DIRECTIVE
Each line of the data below from the one holding "text_box [874, 293, 1525, 356]" to the one holding "text_box [473, 502, 747, 1023]", inclusive, is to be reproduced exactly; no other line belongs in the answer.

RECORDED INFORMATION
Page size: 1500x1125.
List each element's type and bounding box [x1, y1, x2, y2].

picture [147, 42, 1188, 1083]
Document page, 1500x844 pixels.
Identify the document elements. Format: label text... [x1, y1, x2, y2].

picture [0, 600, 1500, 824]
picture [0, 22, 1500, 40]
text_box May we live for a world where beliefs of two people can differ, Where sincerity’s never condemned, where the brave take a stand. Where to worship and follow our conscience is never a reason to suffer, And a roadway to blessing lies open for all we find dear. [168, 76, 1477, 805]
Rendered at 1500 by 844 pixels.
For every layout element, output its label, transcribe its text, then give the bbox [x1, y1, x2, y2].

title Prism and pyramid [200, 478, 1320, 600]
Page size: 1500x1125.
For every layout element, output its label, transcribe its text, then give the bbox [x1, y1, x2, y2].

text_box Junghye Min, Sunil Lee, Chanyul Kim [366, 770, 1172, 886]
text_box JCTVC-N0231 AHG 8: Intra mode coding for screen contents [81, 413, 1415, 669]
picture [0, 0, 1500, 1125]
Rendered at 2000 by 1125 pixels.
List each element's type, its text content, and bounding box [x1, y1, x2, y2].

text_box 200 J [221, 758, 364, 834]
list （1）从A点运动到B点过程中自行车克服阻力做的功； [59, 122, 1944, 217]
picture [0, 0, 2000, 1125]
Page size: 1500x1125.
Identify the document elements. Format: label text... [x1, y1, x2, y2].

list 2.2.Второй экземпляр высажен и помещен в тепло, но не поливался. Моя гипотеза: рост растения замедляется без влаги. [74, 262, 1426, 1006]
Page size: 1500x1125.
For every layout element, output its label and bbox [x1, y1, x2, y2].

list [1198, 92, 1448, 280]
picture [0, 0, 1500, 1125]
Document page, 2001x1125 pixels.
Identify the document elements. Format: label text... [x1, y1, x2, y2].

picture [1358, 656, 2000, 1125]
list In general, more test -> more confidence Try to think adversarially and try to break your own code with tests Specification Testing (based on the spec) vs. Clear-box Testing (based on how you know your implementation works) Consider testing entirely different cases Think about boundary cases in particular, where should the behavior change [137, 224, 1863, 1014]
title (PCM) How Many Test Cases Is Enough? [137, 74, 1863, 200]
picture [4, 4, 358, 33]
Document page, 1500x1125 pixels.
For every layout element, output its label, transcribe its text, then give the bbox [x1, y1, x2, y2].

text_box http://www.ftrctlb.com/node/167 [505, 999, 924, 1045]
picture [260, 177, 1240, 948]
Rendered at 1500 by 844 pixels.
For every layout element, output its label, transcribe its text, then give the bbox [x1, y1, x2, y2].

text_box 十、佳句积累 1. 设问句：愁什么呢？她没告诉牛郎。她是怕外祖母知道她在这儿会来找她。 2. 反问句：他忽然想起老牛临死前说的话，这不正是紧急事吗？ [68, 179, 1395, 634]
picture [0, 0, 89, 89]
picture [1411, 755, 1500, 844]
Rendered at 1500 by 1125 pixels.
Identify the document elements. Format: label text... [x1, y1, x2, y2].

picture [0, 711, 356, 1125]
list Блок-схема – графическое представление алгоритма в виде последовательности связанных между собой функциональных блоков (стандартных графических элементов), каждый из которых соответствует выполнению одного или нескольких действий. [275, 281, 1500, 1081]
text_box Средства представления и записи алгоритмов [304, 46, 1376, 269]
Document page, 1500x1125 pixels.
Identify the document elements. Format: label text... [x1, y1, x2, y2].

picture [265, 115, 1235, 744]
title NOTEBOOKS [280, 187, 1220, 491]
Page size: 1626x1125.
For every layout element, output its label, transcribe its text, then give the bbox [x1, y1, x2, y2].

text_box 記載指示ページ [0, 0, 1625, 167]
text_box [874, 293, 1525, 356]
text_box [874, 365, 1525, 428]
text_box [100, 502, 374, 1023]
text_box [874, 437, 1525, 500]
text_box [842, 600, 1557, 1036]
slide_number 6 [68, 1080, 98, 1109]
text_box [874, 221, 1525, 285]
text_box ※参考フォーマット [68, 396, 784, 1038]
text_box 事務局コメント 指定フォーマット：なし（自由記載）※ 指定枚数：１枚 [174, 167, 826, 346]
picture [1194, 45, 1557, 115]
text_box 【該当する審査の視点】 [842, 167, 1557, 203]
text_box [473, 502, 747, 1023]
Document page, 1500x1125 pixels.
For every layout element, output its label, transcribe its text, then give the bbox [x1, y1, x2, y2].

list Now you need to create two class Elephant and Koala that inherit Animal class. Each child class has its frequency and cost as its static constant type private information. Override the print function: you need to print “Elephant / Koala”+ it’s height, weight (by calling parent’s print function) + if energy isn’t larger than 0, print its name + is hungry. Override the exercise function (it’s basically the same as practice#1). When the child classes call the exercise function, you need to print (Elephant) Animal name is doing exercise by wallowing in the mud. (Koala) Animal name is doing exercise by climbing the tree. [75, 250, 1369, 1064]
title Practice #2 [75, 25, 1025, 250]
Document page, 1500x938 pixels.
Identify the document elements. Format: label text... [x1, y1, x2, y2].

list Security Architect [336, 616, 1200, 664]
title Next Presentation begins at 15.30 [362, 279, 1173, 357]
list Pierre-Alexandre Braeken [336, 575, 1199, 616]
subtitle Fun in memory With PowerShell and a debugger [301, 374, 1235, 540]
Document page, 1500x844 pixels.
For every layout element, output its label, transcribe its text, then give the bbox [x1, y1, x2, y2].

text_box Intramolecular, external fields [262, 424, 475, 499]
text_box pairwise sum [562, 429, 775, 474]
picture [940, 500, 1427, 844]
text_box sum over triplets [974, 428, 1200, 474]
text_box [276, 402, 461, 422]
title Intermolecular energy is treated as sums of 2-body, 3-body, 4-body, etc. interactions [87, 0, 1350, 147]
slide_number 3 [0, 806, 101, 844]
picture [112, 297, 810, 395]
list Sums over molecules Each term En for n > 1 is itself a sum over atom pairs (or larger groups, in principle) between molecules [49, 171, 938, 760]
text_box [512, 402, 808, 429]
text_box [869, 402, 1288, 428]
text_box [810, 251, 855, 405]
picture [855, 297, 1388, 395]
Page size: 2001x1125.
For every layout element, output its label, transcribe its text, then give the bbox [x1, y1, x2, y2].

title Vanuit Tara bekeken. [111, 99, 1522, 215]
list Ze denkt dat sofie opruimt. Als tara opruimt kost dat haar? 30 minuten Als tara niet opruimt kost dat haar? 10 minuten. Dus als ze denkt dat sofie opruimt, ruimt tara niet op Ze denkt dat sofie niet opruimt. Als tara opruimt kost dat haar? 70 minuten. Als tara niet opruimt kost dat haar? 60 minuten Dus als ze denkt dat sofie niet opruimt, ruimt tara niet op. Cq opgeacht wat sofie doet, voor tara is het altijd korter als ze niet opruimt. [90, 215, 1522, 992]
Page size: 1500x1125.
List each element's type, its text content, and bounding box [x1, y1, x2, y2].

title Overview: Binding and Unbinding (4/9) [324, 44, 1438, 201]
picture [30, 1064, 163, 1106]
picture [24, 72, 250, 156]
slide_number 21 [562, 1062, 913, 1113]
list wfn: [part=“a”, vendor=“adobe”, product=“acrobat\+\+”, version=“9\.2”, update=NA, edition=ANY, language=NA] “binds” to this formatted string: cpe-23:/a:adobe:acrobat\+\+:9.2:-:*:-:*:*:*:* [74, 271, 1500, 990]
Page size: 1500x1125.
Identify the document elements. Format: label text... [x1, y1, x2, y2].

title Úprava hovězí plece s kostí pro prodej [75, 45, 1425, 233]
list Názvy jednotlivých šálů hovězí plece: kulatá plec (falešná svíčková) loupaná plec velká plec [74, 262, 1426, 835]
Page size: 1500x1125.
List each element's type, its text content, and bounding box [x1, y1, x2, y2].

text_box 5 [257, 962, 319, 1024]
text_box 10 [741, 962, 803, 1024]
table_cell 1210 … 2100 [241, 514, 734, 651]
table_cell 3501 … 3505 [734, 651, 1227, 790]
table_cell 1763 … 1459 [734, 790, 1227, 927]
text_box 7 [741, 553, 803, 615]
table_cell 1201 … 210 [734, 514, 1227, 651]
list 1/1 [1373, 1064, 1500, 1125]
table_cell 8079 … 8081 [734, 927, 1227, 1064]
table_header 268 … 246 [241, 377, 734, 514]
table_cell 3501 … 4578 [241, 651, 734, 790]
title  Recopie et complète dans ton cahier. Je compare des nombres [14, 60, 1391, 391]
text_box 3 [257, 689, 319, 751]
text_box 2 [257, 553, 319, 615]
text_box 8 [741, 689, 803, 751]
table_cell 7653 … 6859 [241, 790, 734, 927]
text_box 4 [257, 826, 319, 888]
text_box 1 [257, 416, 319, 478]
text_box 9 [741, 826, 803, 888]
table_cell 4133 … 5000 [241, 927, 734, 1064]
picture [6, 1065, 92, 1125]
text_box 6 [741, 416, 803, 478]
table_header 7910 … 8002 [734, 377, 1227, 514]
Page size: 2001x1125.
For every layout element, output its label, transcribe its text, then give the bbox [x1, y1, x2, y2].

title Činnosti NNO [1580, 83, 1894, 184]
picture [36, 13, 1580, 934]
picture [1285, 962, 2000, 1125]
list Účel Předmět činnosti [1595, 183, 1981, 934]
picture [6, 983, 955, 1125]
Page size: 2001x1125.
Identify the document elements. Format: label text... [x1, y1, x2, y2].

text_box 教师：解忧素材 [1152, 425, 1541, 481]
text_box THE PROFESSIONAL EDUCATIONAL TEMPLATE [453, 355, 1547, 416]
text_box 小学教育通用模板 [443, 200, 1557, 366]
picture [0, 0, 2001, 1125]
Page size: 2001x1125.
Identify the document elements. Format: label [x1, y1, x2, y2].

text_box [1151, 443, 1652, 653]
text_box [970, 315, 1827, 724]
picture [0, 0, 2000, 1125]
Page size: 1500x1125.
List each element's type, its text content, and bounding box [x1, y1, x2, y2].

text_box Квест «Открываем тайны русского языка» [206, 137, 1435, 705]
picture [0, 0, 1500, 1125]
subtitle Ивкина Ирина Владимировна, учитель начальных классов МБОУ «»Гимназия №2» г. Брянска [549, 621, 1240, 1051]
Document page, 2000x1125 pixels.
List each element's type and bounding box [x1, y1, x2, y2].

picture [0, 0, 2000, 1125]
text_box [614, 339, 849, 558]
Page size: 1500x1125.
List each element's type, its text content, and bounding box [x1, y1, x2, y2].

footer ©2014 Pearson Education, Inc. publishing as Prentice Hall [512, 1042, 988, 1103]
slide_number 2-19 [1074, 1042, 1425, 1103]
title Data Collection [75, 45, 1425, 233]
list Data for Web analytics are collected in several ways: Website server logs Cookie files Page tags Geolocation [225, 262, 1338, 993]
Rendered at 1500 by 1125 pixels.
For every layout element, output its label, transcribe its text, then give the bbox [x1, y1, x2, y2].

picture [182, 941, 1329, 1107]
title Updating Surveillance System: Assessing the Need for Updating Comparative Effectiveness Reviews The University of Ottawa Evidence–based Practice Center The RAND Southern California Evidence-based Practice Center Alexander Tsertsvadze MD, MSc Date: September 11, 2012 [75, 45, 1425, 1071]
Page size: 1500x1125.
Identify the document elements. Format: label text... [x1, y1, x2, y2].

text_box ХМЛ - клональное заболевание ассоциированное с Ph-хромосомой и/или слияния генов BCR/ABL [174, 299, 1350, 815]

EXERCISE SOLUTION
text_box [874, 293, 1525, 356]
text_box [874, 365, 1525, 428]
text_box [100, 502, 374, 1023]
text_box [874, 437, 1525, 500]
text_box [842, 600, 1557, 1036]
slide_number 6 [68, 1080, 98, 1109]
text_box [874, 221, 1525, 285]
text_box ※参考フォーマット [68, 396, 784, 1038]
text_box 事務局コメント 指定フォーマット：なし（自由記載）※ 指定枚数：１枚 [174, 167, 826, 346]
picture [1194, 45, 1557, 115]
text_box 【該当する審査の視点】 [842, 167, 1557, 203]
text_box [473, 502, 747, 1023]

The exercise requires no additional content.